Page excerpt:
——
With this, Michelle reoriented me not only in that physical space but also in my mind and heart. I have taught Incidents for the past 18 years in nearly every class because it is such a crucial text for understanding American culture. Jacobs navigated state-sanctioned sexual vulnerability because the United States built its economy on treating people as chattels, as movable pieces of property. In that context, “chattels” who could become pregnant were treated as breeding animals that just happened to resemble human beings.
Crucially, Jacobs wrote Incidents in a way that emphasizes how fiction and nonfiction at once collide and collude. In telling her life story, she constantly highlights the law—the real-world statutes that certainly have real-world impacts—while at the same time exposing how much imaginative effort it took for legislators—who were all white men—to treat Black women as if they deserved no rights. White men’s authority was based on fictions preferred by people who could rely on the power of the armed state as they declared their human equals to be their natural inferiors. So, I have consistently taught Incidents because it sheds incomparable light on American culture, then and now.
Jacobs begins Incidents by honoring her father:
I was born a slave; but I never knew it till six years of happy childhood had passed away. My father was a carpenter, and considered so intelligent and skillful in his trade, that, when buildings out of the common line were to be erected, he was sent for from long distances, to be head workman.
Michelle encouraged my embodied engagement with Jacobs’s story by bringing my attention to an astonishing feature of the fence outside the True Value hardware store: the fence has a hole the size of the one that Jacobs created to bring air and light into her hiding place.
——
Recorded information:
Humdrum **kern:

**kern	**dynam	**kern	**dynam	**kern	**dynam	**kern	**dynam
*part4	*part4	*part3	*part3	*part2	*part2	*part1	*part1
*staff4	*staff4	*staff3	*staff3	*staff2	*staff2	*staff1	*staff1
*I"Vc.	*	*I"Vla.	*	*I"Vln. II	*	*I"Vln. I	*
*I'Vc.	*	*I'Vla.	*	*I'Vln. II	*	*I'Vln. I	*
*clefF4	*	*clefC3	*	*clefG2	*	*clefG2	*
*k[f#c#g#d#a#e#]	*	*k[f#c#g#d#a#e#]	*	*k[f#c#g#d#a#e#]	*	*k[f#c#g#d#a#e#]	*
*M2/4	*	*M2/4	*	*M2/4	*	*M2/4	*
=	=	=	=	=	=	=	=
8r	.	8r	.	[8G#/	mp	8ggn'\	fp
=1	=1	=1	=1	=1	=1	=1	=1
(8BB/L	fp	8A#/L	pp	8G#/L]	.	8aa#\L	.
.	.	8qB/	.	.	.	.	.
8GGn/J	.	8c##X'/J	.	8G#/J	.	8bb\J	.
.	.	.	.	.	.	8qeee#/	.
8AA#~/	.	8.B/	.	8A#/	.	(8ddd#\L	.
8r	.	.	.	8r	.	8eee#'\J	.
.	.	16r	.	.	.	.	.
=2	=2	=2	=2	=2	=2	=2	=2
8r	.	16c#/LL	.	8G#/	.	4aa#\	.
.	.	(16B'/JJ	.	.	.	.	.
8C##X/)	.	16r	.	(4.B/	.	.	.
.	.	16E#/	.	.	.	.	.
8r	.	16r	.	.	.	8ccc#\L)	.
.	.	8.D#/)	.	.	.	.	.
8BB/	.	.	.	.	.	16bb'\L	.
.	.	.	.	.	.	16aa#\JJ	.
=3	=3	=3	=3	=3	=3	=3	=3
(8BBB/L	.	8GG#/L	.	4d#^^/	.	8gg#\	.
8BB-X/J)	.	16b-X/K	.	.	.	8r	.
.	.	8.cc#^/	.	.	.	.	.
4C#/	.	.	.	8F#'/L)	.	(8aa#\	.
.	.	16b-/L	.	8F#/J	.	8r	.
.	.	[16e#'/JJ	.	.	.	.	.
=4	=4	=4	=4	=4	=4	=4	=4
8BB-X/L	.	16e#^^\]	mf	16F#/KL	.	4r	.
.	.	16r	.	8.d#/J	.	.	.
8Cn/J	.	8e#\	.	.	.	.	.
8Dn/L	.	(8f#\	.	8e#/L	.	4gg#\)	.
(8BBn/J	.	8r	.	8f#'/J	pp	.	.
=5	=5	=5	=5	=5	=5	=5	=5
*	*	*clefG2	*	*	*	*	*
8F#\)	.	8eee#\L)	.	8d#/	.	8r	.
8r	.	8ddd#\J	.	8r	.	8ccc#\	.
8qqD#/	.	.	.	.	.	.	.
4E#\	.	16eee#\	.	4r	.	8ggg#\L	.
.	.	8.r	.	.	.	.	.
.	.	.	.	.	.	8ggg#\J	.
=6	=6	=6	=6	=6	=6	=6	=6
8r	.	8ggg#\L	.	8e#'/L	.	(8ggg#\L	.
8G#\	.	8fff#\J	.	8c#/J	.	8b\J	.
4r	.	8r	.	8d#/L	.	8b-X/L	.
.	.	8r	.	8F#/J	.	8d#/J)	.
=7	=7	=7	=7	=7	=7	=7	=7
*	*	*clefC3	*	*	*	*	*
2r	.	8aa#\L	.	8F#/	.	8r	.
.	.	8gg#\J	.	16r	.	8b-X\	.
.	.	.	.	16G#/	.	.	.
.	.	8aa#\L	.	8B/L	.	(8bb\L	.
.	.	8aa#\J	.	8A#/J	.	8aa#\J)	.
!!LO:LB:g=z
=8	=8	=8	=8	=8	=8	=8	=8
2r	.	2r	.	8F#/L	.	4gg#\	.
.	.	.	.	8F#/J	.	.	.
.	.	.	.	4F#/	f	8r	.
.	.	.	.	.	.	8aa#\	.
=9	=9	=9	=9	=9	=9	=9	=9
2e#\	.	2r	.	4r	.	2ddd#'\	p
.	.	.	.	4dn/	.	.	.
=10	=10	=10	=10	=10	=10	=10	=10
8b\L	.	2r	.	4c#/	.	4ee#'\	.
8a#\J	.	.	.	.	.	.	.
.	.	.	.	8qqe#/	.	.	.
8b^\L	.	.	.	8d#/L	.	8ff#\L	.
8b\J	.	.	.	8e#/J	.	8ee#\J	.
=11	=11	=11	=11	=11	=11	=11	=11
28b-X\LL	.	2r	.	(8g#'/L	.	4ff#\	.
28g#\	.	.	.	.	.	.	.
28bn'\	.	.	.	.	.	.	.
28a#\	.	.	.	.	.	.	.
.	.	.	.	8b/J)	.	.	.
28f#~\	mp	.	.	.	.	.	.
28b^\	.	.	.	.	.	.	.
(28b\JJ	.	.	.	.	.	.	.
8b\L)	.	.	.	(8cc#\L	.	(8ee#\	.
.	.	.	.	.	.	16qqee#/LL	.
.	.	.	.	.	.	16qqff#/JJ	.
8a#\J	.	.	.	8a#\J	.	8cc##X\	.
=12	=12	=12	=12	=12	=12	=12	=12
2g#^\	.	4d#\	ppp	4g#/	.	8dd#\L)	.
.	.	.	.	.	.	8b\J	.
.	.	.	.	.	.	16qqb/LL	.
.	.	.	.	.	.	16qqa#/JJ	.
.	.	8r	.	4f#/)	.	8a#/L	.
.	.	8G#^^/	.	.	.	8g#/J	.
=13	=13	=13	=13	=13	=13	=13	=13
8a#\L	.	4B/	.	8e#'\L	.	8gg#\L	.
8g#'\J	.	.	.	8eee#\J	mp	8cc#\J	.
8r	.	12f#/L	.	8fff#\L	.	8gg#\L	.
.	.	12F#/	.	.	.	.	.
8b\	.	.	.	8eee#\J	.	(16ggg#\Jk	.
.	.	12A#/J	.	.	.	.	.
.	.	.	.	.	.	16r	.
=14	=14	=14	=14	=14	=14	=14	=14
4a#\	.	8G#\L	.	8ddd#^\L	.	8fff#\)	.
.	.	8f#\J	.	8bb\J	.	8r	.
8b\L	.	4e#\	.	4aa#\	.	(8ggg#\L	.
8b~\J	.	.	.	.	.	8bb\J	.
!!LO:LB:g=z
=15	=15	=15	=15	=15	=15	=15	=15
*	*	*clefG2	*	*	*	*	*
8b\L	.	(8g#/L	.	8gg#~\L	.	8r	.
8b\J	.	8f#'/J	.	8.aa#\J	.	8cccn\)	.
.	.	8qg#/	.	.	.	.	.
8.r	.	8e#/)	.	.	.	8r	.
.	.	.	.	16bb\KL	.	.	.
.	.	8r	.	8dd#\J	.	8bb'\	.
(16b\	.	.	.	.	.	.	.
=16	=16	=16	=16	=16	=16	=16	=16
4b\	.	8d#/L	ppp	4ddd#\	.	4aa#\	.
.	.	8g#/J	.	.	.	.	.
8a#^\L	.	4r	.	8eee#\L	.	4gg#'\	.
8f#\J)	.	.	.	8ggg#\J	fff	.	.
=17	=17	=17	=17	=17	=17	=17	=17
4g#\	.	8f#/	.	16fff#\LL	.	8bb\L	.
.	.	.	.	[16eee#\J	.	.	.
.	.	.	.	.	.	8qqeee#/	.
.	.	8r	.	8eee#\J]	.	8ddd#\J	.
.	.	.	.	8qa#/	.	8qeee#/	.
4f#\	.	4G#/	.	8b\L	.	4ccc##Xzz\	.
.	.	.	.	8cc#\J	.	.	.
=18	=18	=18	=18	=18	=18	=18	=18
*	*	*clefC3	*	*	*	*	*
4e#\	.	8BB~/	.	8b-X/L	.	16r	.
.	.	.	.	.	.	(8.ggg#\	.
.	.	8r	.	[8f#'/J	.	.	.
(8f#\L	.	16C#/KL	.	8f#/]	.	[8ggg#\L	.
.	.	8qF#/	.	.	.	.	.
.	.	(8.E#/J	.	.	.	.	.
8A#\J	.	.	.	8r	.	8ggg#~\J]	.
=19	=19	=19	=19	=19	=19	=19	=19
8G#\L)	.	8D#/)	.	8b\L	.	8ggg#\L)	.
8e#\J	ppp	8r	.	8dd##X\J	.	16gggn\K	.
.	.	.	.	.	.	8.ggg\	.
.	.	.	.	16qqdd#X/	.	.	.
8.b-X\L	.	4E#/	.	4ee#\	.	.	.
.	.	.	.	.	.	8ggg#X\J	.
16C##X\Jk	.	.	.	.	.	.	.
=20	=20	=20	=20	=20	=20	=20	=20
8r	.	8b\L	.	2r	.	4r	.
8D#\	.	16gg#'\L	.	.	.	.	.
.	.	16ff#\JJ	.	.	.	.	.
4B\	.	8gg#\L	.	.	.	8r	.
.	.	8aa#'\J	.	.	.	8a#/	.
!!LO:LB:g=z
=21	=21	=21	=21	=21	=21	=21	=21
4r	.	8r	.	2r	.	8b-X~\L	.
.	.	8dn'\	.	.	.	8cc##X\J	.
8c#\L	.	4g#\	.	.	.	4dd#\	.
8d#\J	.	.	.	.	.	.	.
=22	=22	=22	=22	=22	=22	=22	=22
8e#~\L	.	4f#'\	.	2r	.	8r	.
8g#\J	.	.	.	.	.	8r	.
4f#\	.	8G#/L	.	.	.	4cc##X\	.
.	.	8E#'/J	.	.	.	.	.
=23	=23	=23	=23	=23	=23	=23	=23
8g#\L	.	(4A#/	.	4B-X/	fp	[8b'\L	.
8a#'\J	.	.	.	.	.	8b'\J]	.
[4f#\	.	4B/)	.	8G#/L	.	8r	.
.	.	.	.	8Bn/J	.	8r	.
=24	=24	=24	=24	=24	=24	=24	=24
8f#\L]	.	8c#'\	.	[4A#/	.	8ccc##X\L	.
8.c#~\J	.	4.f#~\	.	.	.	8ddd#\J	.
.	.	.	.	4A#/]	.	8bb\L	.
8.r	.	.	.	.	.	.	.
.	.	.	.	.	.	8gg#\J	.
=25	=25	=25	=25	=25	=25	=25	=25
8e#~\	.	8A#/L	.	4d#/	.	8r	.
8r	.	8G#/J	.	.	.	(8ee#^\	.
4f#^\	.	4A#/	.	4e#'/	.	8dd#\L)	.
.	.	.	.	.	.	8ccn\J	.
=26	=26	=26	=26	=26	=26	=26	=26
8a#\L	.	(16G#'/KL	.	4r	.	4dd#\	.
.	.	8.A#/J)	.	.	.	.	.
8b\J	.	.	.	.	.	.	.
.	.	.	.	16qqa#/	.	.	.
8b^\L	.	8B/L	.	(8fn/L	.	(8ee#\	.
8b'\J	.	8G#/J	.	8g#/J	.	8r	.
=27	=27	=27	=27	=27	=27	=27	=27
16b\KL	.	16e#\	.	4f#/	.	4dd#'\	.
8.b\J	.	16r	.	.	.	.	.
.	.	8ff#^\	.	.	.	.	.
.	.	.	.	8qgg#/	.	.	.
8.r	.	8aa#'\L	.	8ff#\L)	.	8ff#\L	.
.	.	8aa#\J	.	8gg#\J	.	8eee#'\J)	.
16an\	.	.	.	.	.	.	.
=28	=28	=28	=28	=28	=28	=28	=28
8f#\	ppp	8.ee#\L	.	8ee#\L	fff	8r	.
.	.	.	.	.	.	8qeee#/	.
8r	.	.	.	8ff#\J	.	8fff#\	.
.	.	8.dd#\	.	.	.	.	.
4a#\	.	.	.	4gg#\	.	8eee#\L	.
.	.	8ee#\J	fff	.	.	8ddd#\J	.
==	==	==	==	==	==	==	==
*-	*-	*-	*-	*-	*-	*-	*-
——
Decide whether each statement agrees with the passage about Incidents, answering yes or no and quoting the words that settle it. 1. The writer has taught Incidents for 18 years. 2. Jacobs's father was a blacksmith. 3. The fence outside the True Value hardware store has a hole in it. The listing has no connection to the passage about Incidents.

Answer to the exercise:
1. Yes: "I have taught Incidents for the past 18 years in nearly every class"
2. No: "My father was a carpenter"
3. Yes: "the fence has a hole the size of the one that Jacobs created to bring air and light into her hiding place"